The goal of the study

Evaluate the prediction based on the difference between number of YES votes and NO votes. For more detailed explanation, please see the previous analysis

Whe study has two goals:
  • Train a machine learning algorithm that predicts whether a code fragment is related to a failure or not. For that, I originally devised different metrics. The metric that will explore in the following study consists of Majority vote between YES and NO answers.
  • Building the model

    I chose knn.cv (cross validation) so I can minimize the risk of lucky selection of training and testing set.

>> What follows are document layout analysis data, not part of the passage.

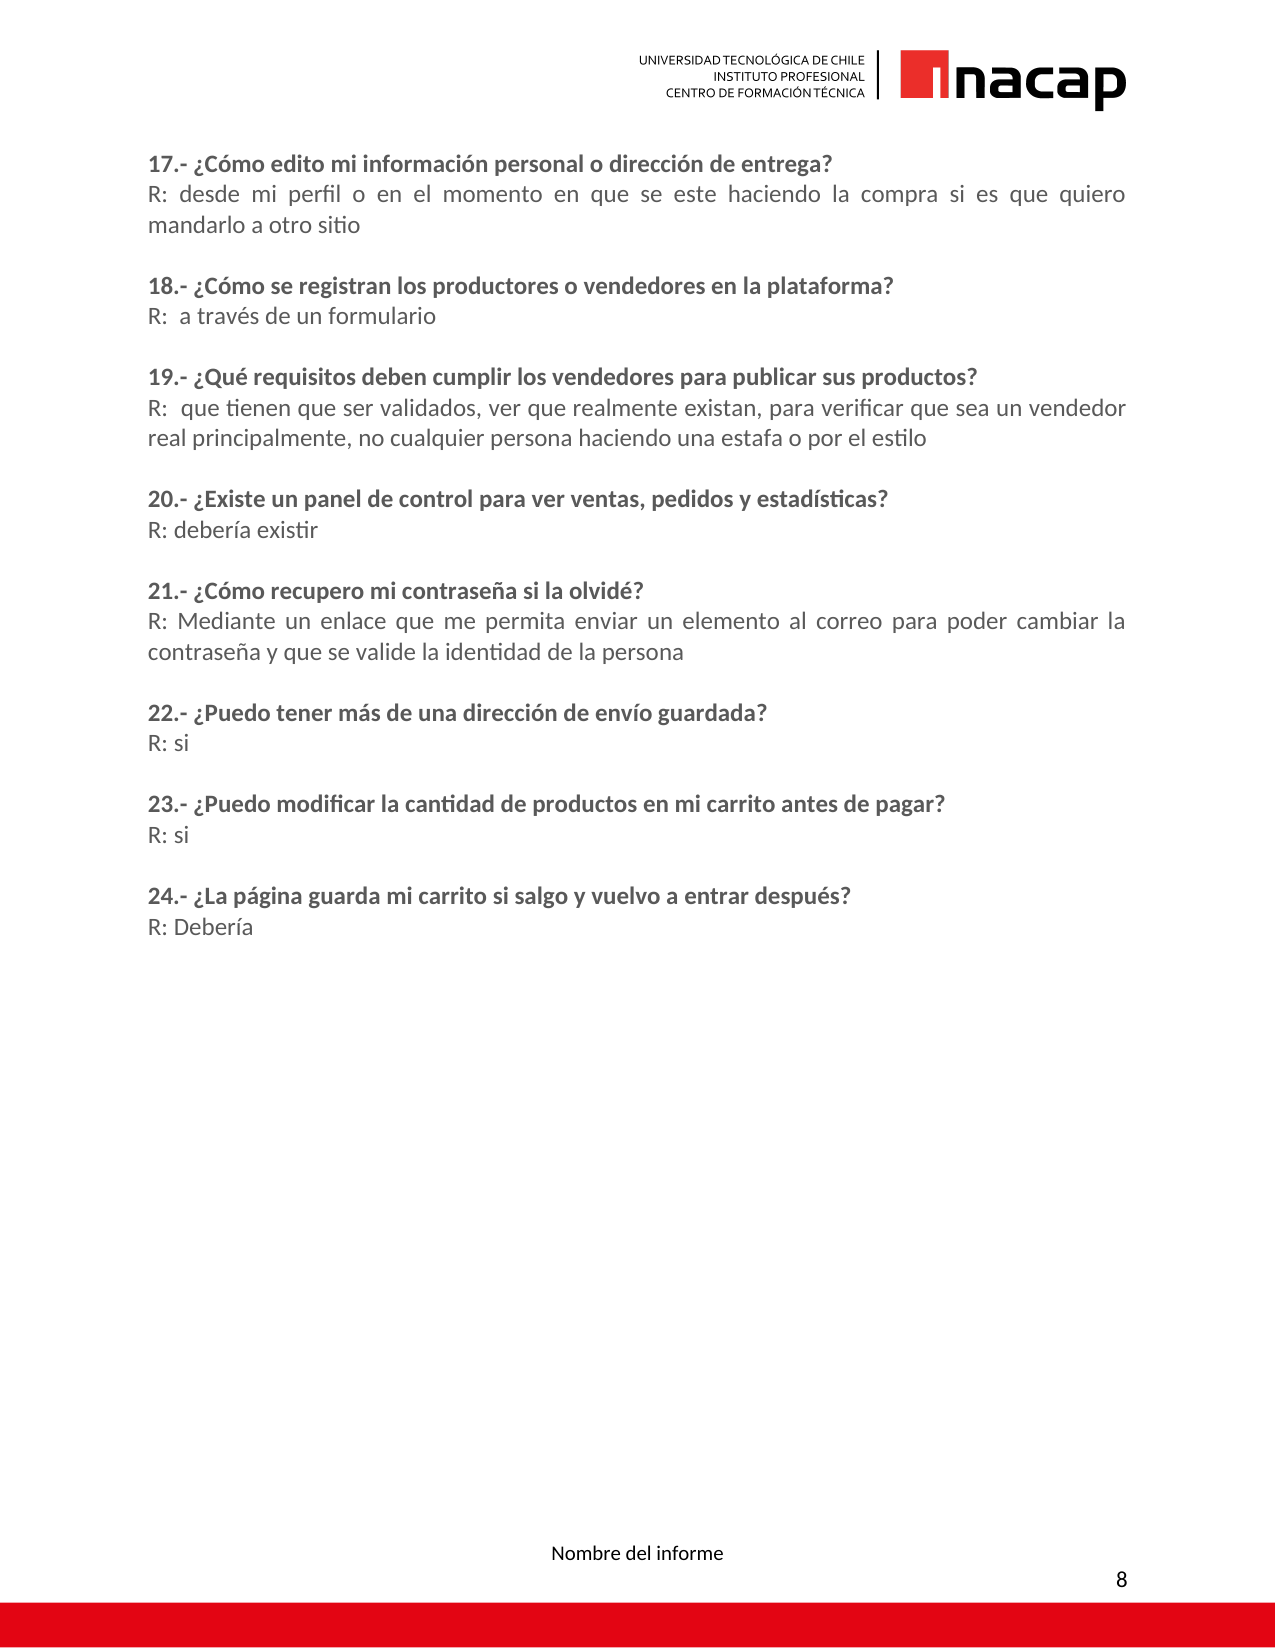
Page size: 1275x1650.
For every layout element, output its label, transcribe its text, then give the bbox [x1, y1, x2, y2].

text 17.- ¿Cómo edito mi información personal o dirección de entrega? [148, 148, 1127, 178]
text R: si [148, 728, 1127, 758]
text 21.- ¿Cómo recupero mi contraseña si la olvidé? [148, 575, 1127, 606]
text 19.- ¿Qué requisitos deben cumplir los vendedores para publicar sus productos? [148, 361, 1127, 392]
text 23.- ¿Puedo modificar la cantidad de productos en mi carrito antes de pagar? [148, 789, 1127, 819]
text 24.- ¿La página guarda mi carrito si salgo y vuelvo a entrar después? [148, 880, 1127, 911]
text R: Mediante un enlace que me permita enviar un elemento al correo para poder cambiar la contraseña y que se valide la identidad de la persona [148, 606, 1127, 667]
text 22.- ¿Puedo tener más de una dirección de envío guardada? [148, 697, 1127, 728]
picture [636, 46, 1128, 112]
text 18.- ¿Cómo se registran los productores o vendedores en la plataforma? [148, 270, 1127, 300]
text R: debería existir [148, 514, 1127, 544]
text R: Debería [148, 911, 1127, 941]
text R: a través de un formulario [148, 300, 1127, 331]
text 20.- ¿Existe un panel de control para ver ventas, pedidos y estadísticas? [148, 483, 1127, 514]
text R: desde mi perfil o en el momento en que se este haciendo la compra si es que quiero mandarlo a otro sitio [148, 178, 1127, 239]
text R: si [148, 819, 1127, 850]
text R: que tienen que ser validados, ver que realmente existan, para verificar que sea un vendedor real principalmente, no cualquier persona haciendo una estafa o por el estilo [148, 392, 1127, 453]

    Cross validations was performed by leaving one out

    #build model
    fitModel.cv <- knn.cv(trainingData, trainingData$bugCovering, k=3, l=0, prob = FALSE, use.all=TRUE);

    I have also run with differnt levels of k=3,5,7,9, which produced similar results.

    Testing the model

    ## 
    ##  
    ##    Cell Contents
    ## |-------------------------|
    ## |                       N |
    ## |           N / Row Total |
    ## |           N / Col Total |
    ## |         N / Table Total |
    ## |-------------------------|
    ## 
    ##  
    ## Total Observations in Table:  129 
    ## 
    ##  
    ##                          | fitModel.cv.df[, 1] 
    ## trainingData$bugCovering |     FALSE |      TRUE | Row Total | 
    ## -------------------------|-----------|-----------|-----------|
    ##                    FALSE |        97 |         7 |       104 | 
    ##                          |     0.933 |     0.067 |     0.806 | 
    ##                          |     0.915 |     0.304 |           | 
    ##                          |     0.752 |     0.054 |           | 
    ## -------------------------|-----------|-----------|-----------|
    ##                     TRUE |         9 |        16 |        25 | 
    ##                          |     0.360 |     0.640 |     0.194 | 
    ##                          |     0.085 |     0.696 |           | 
    ##                          |     0.070 |     0.124 |           | 
    ## -------------------------|-----------|-----------|-----------|
    ##             Column Total |       106 |        23 |       129 | 
    ##                          |     0.822 |     0.178 |           | 
    ## -------------------------|-----------|-----------|-----------|
    ## 
    ## 

    Estimating the metric

    Discover the minimal majority vote value that would have predicted the same bug Covering questions

    Mean majority vote of the questions categorized as bug covering:

    ## [1] 3.130435

    Minimal majority vote of the questions categorized as bug covering:

    ## [1] -2

    Plot metric distribution

    By the distribution of majority vote outcomes values, we can note that the metric value for Majority vote has to be larger or equal to -2 (minus two) in order predict bug-covering questions.